↓↓↓

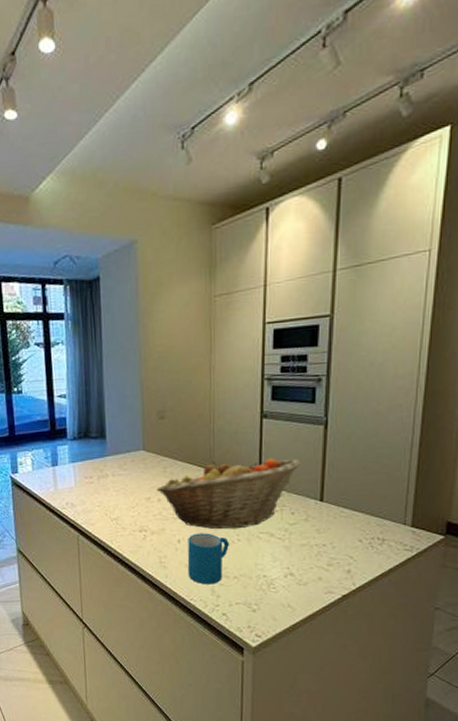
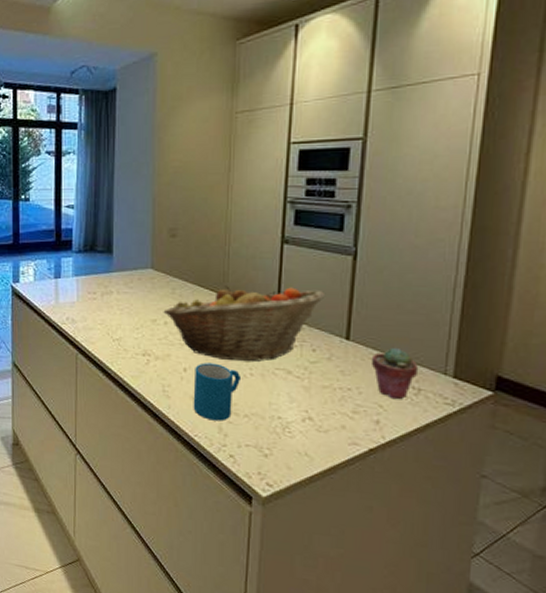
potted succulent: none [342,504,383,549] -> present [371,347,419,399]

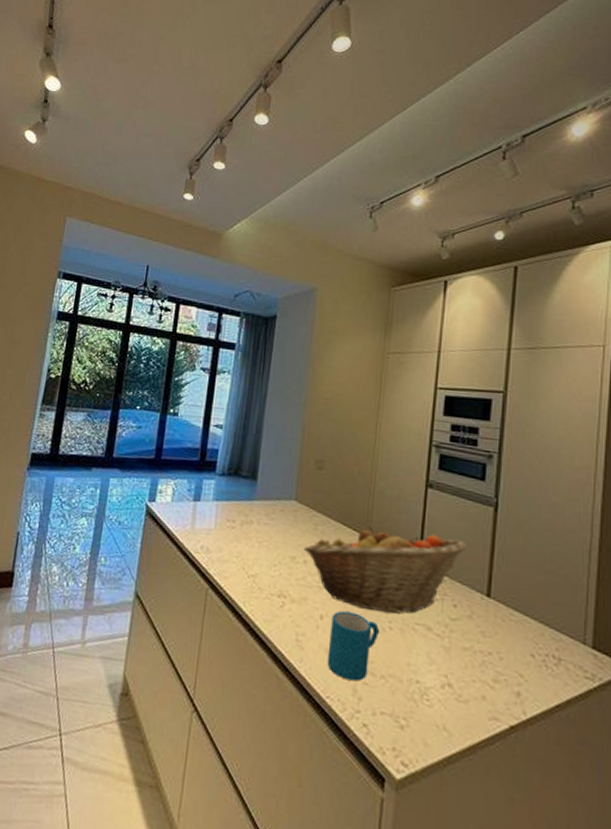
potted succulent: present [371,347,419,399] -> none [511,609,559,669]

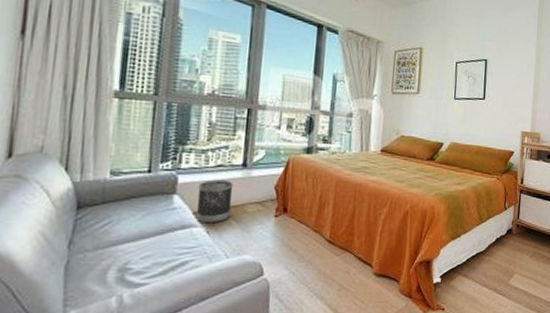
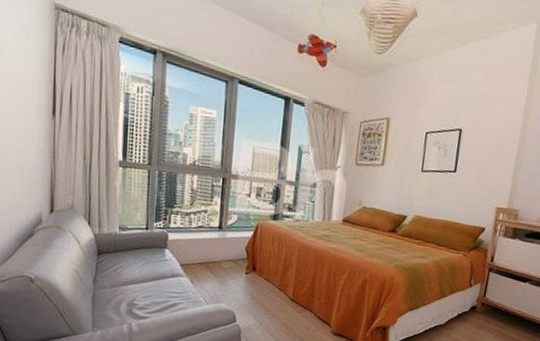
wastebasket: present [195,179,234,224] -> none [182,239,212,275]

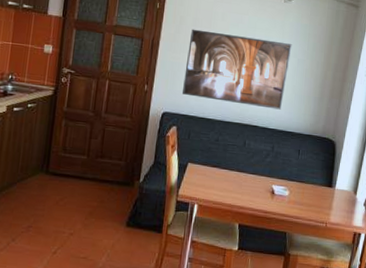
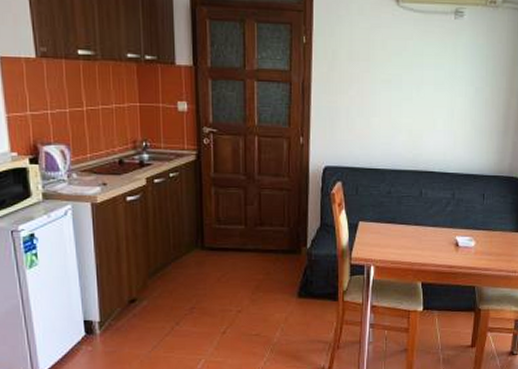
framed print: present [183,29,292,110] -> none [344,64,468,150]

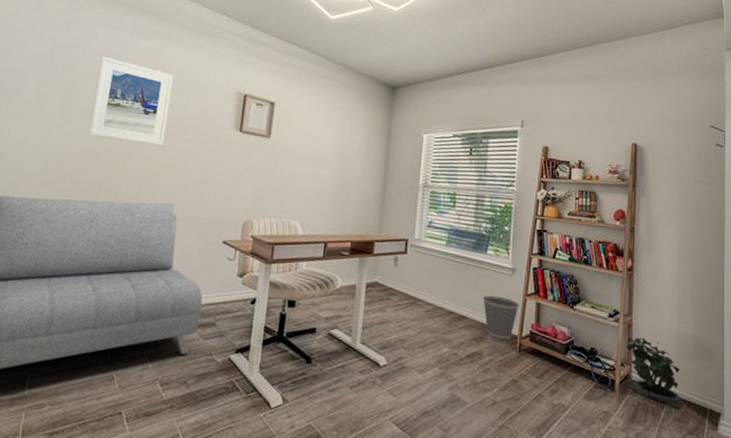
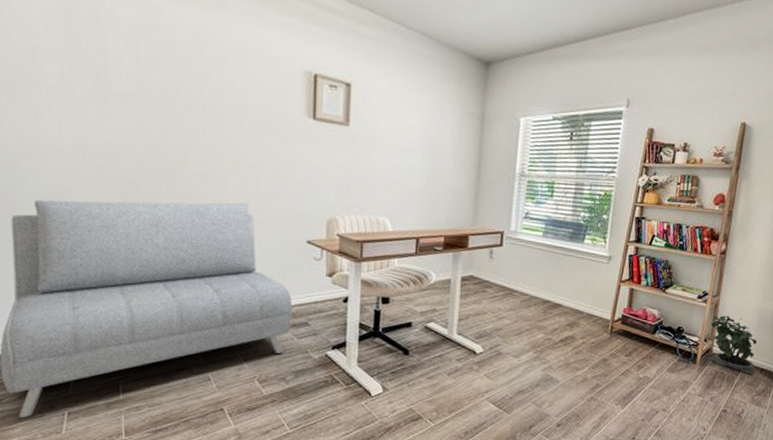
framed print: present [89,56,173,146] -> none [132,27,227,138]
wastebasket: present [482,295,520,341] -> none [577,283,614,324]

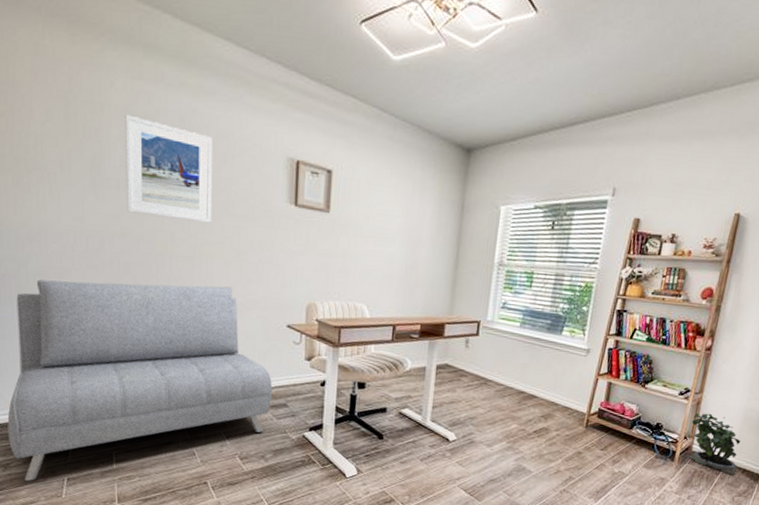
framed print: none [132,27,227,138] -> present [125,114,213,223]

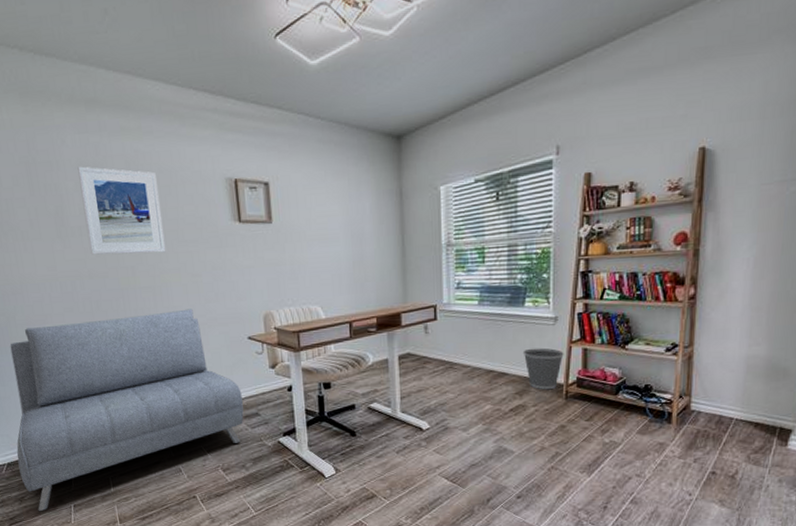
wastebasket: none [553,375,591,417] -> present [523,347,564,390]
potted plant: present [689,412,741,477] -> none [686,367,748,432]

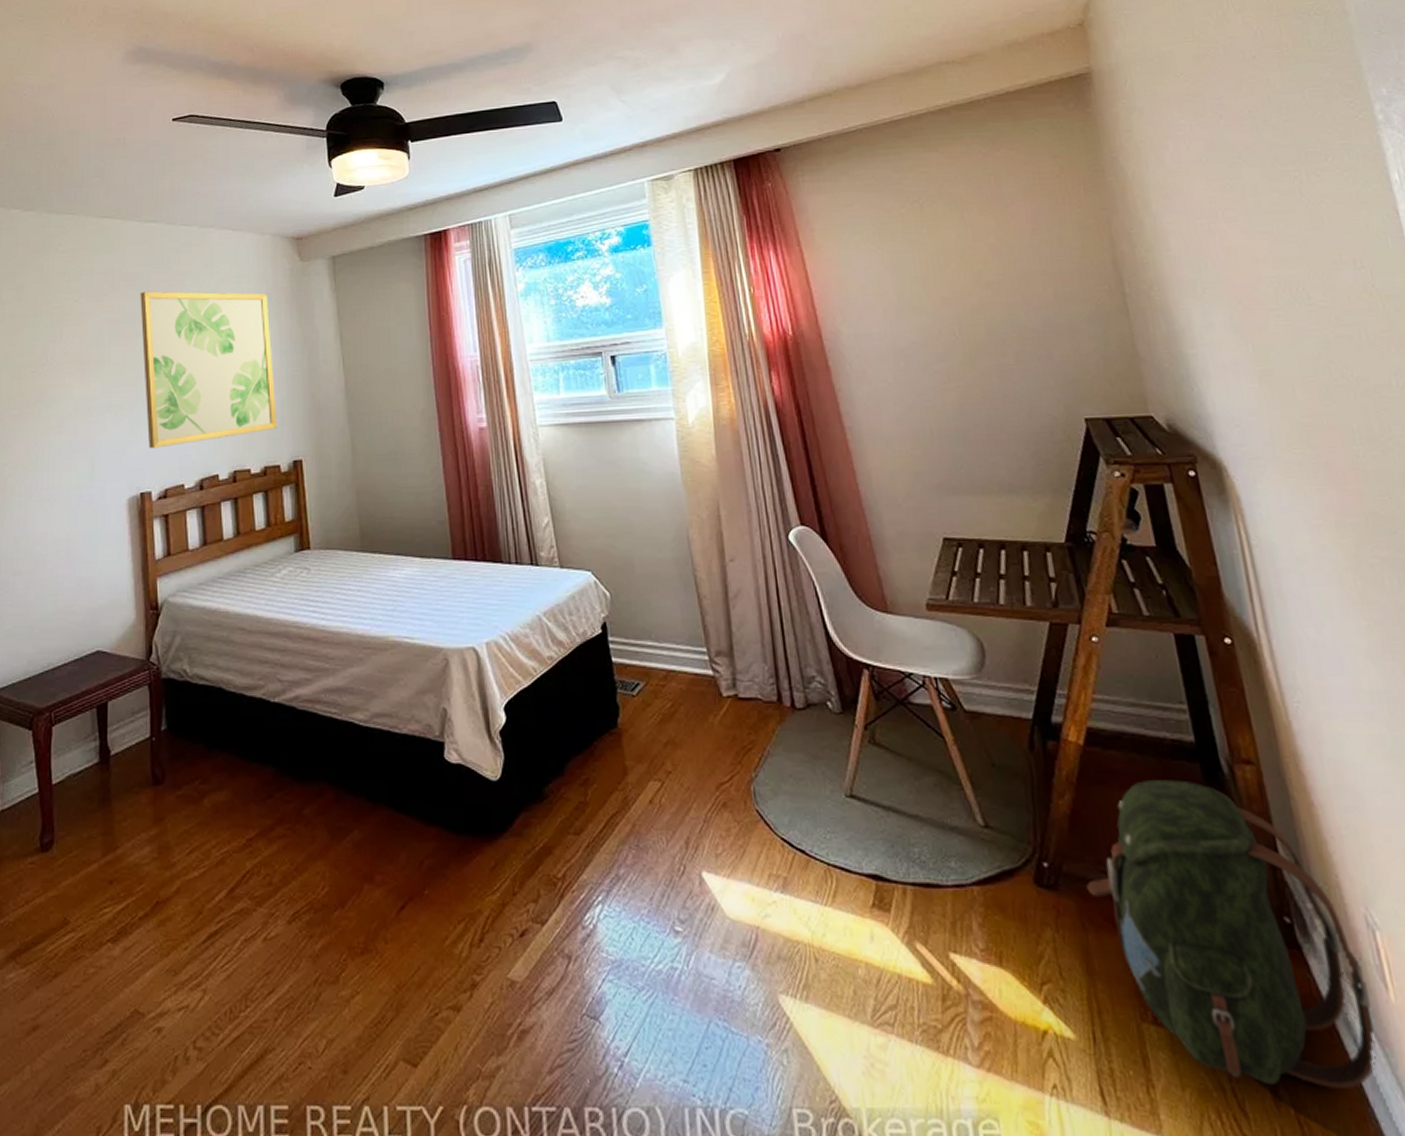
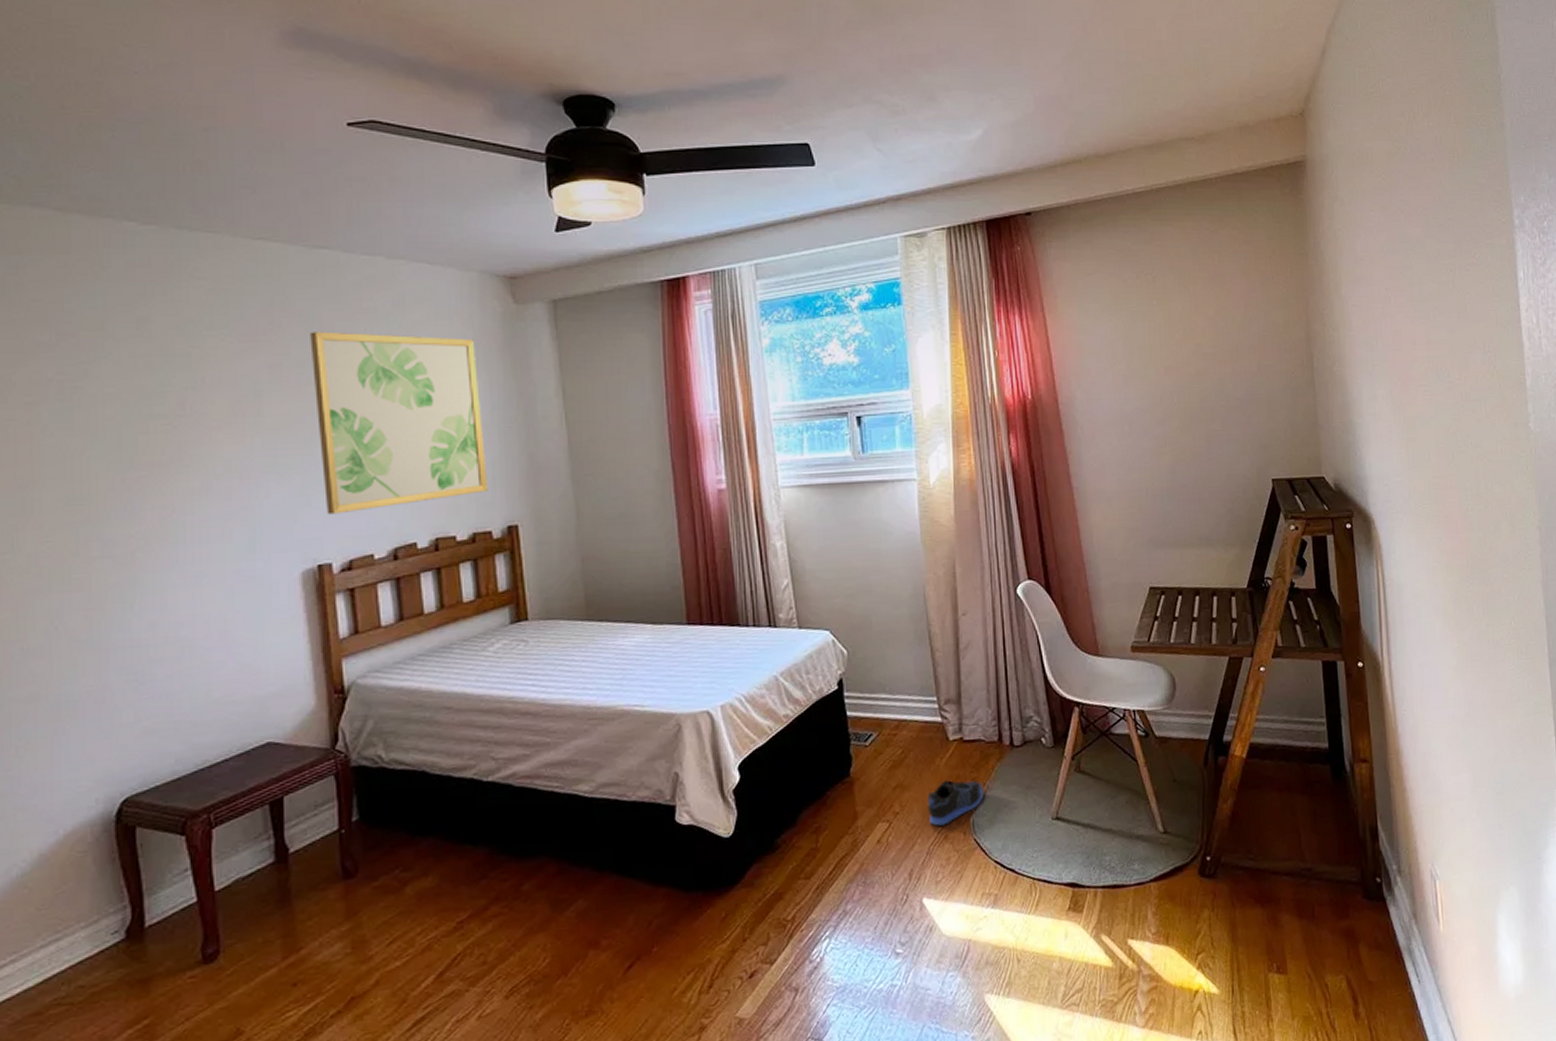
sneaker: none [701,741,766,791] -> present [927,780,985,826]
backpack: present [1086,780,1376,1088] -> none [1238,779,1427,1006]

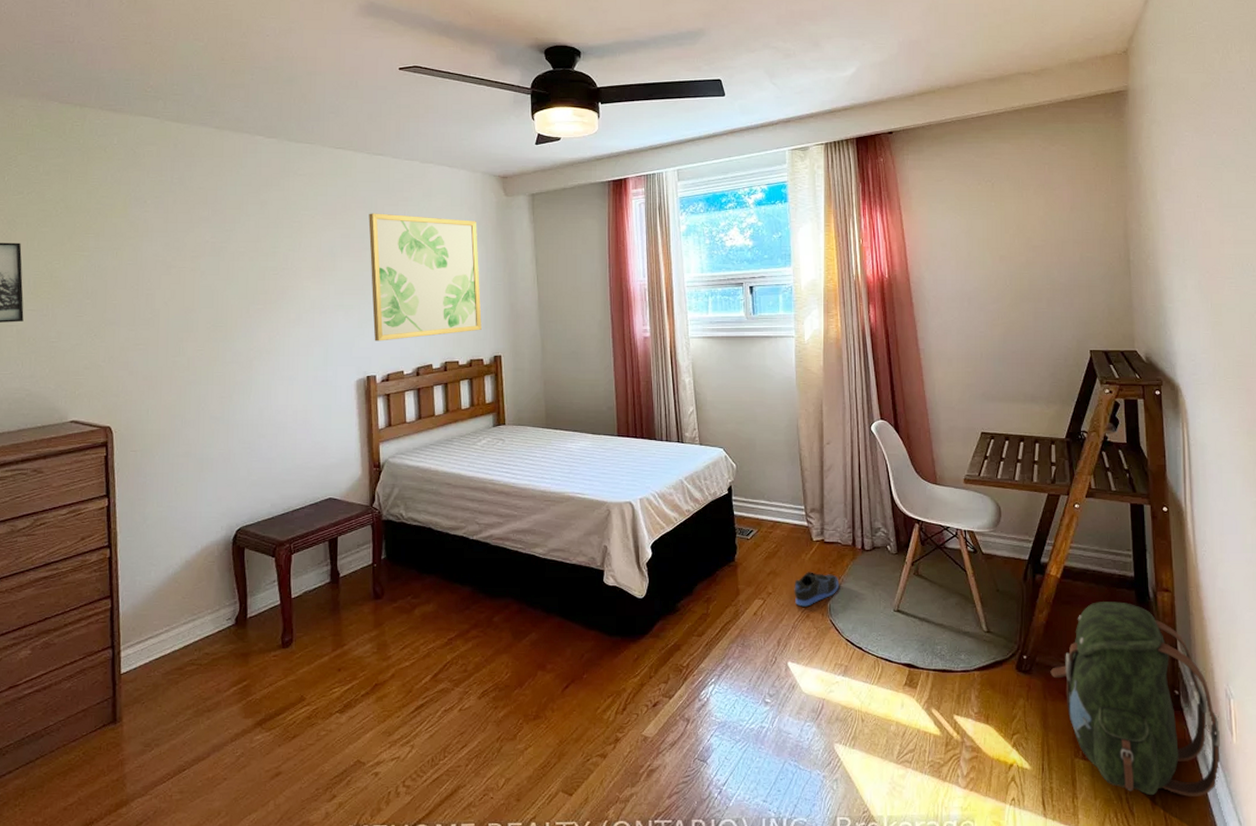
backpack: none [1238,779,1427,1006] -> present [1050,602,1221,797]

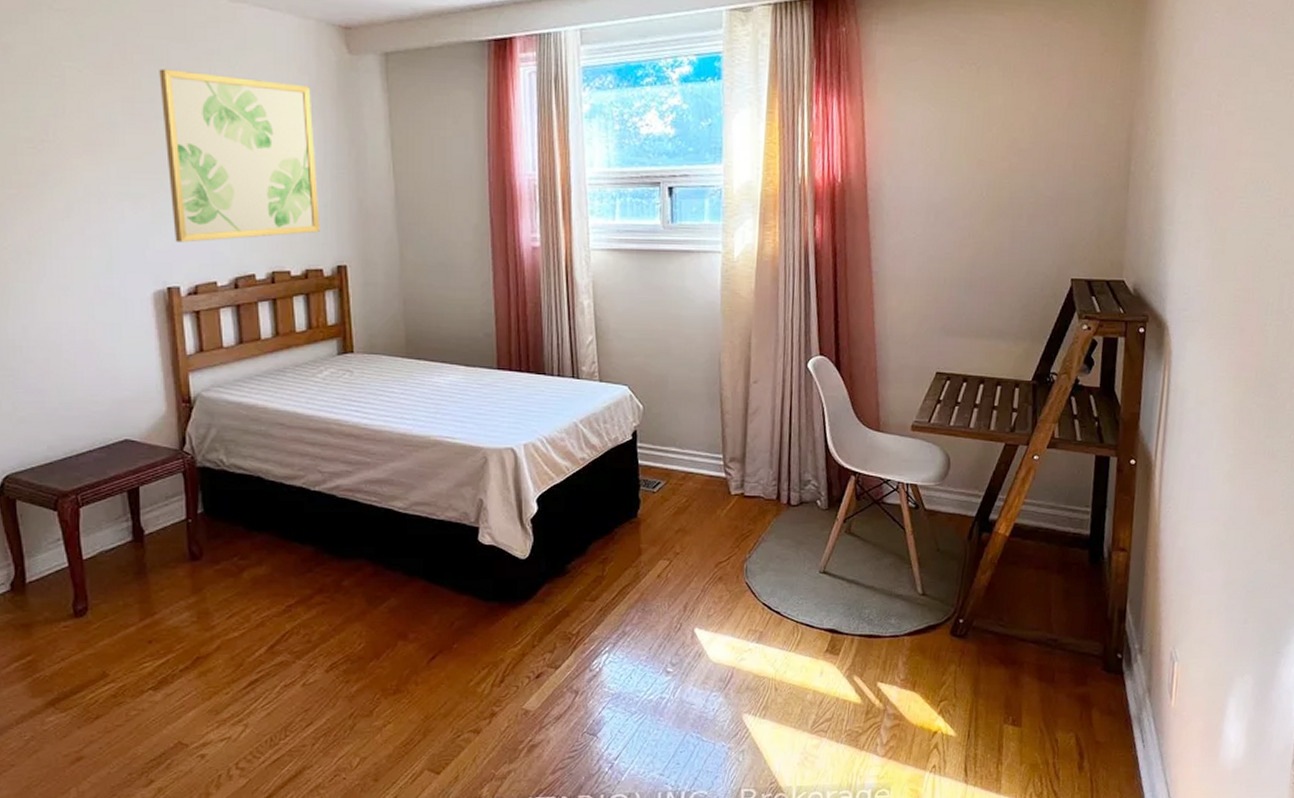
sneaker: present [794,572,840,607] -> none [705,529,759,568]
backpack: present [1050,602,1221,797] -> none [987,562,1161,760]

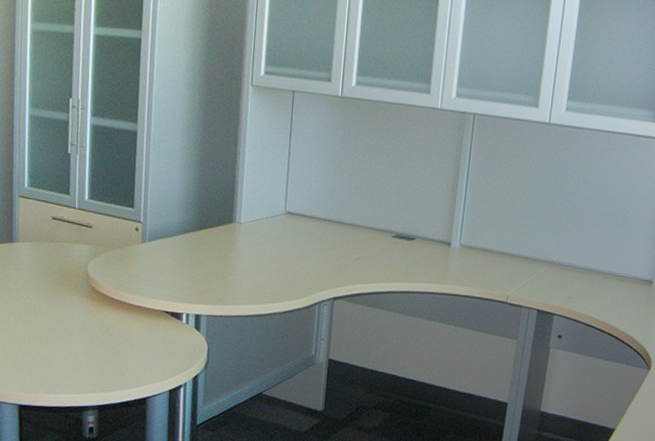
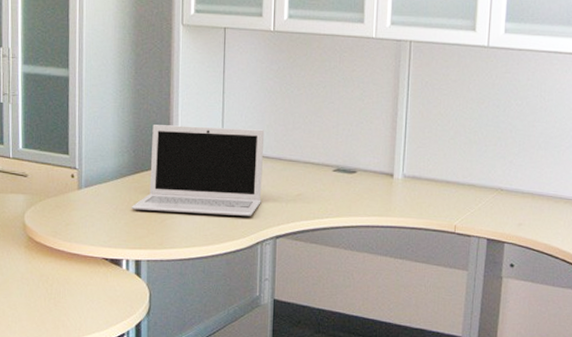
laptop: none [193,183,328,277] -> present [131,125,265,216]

↑↑↑

Task details:
Working from the records above, reproduce exactly the lines from the one with "framed print: present [183,29,292,110]" through the last line, without the pictures.

Answer section:
framed print: present [183,29,292,110] -> none [344,64,468,150]

framed print: present [89,56,173,146] -> none [132,27,227,138]
wastebasket: present [482,295,520,341] -> none [577,283,614,324]

framed print: none [132,27,227,138] -> present [125,114,213,223]

wastebasket: none [553,375,591,417] -> present [523,347,564,390]
potted plant: present [689,412,741,477] -> none [686,367,748,432]

sneaker: none [701,741,766,791] -> present [927,780,985,826]
backpack: present [1086,780,1376,1088] -> none [1238,779,1427,1006]

backpack: none [1238,779,1427,1006] -> present [1050,602,1221,797]

sneaker: present [794,572,840,607] -> none [705,529,759,568]
backpack: present [1050,602,1221,797] -> none [987,562,1161,760]

laptop: none [193,183,328,277] -> present [131,125,265,216]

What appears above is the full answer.